◆ PROBLEM REQUIREMENTS
Convert these lines into a Markdown table with the columns Row and Line, numbering each nonblank line in order and skipping blank ones. Omit the pictures from your answer.

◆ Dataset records

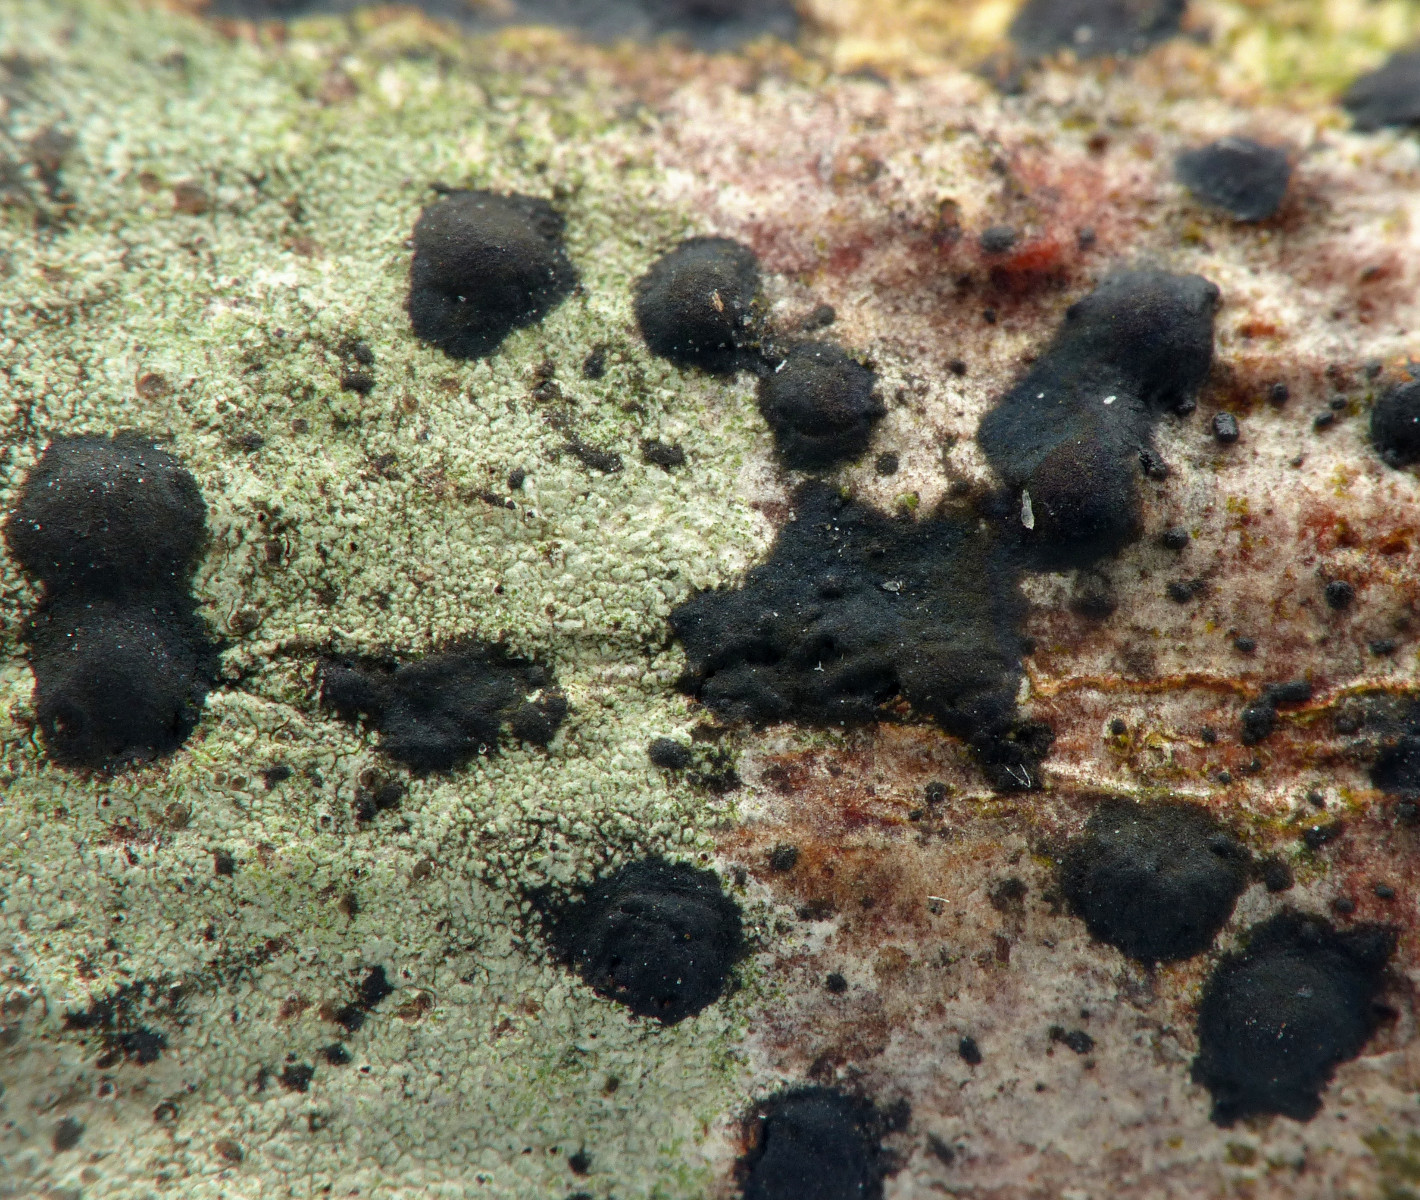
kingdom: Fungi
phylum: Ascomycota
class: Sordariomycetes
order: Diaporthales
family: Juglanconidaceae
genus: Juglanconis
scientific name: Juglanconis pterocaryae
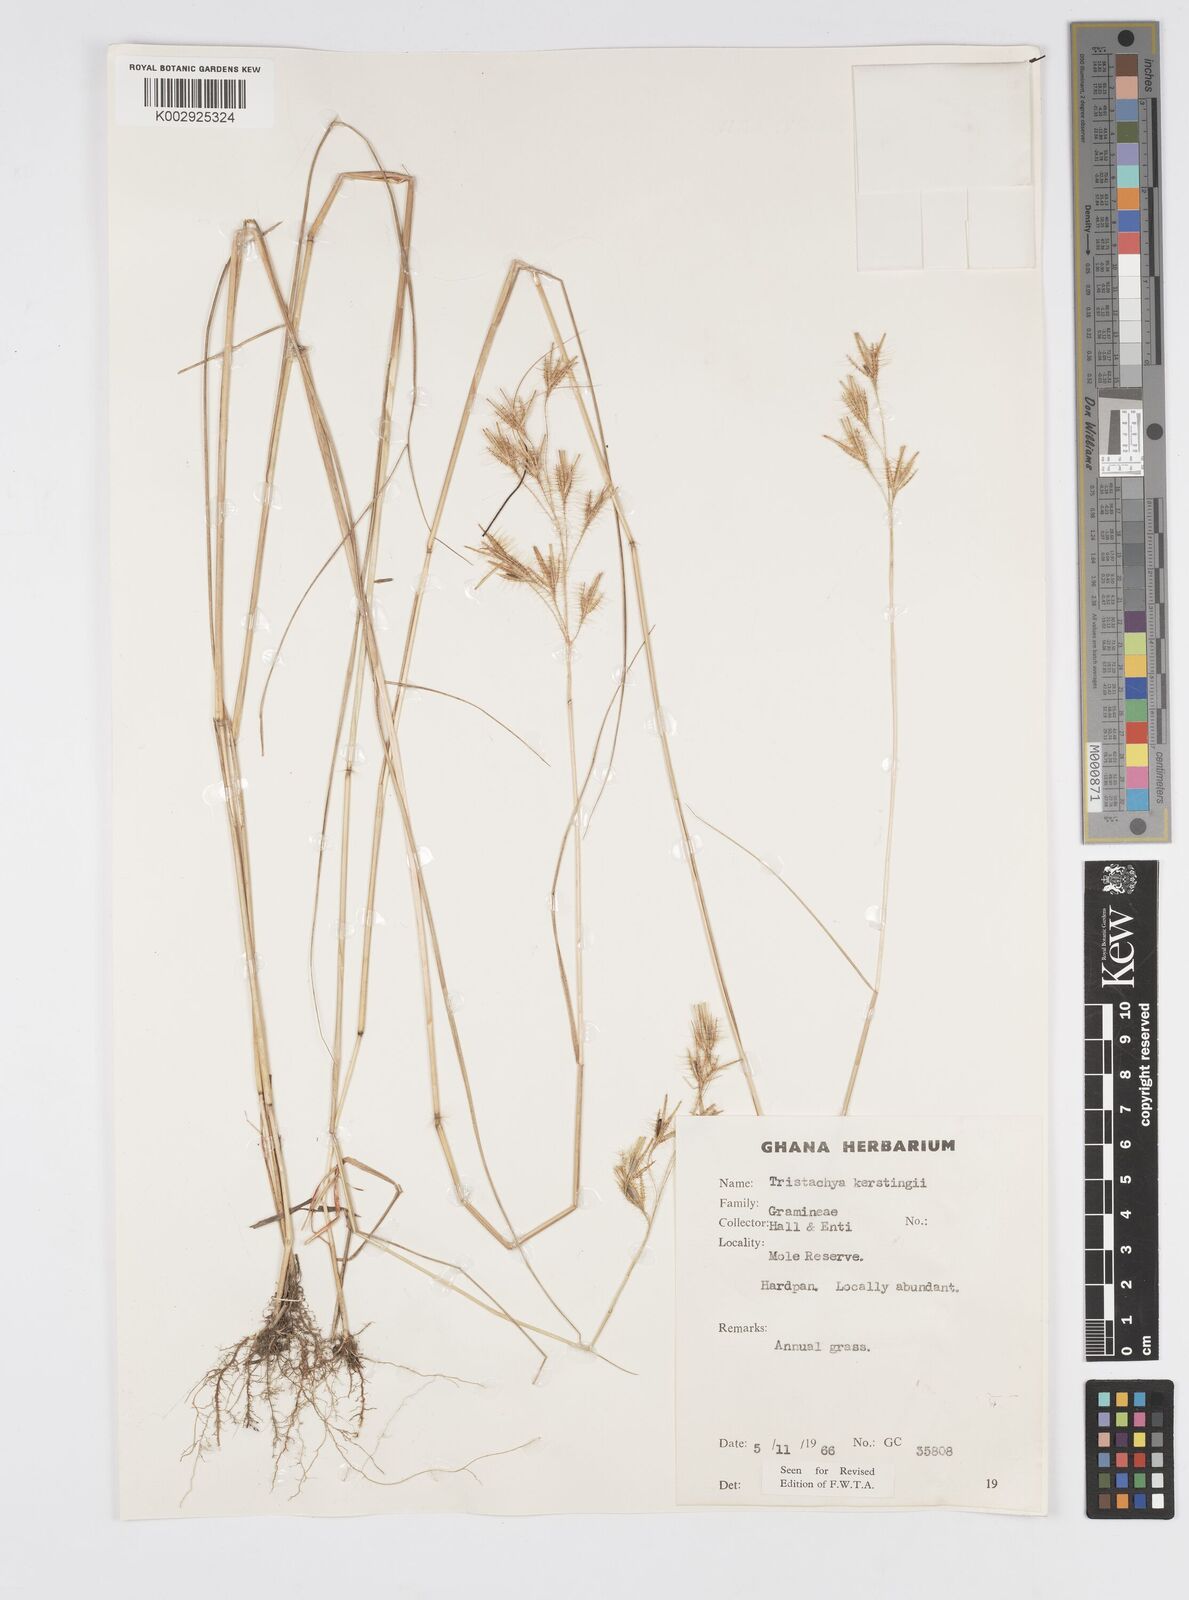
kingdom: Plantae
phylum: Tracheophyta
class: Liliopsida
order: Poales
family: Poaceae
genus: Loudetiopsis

◆ THE RESPONSE
| Row | Line |
|---|---|
| 1 | kingdom: Fungi |
| 2 | phylum: Ascomycota |
| 3 | class: Sordariomycetes |
| 4 | order: Diaporthales |
| 5 | family: Juglanconidaceae |
| 6 | genus: Juglanconis |
| 7 | scientific name: Juglanconis pterocaryae |
| 8 | kingdom: Plantae |
| 9 | phylum: Tracheophyta |
| 10 | class: Liliopsida |
| 11 | order: Poales |
| 12 | family: Poaceae |
| 13 | genus: Loudetiopsis |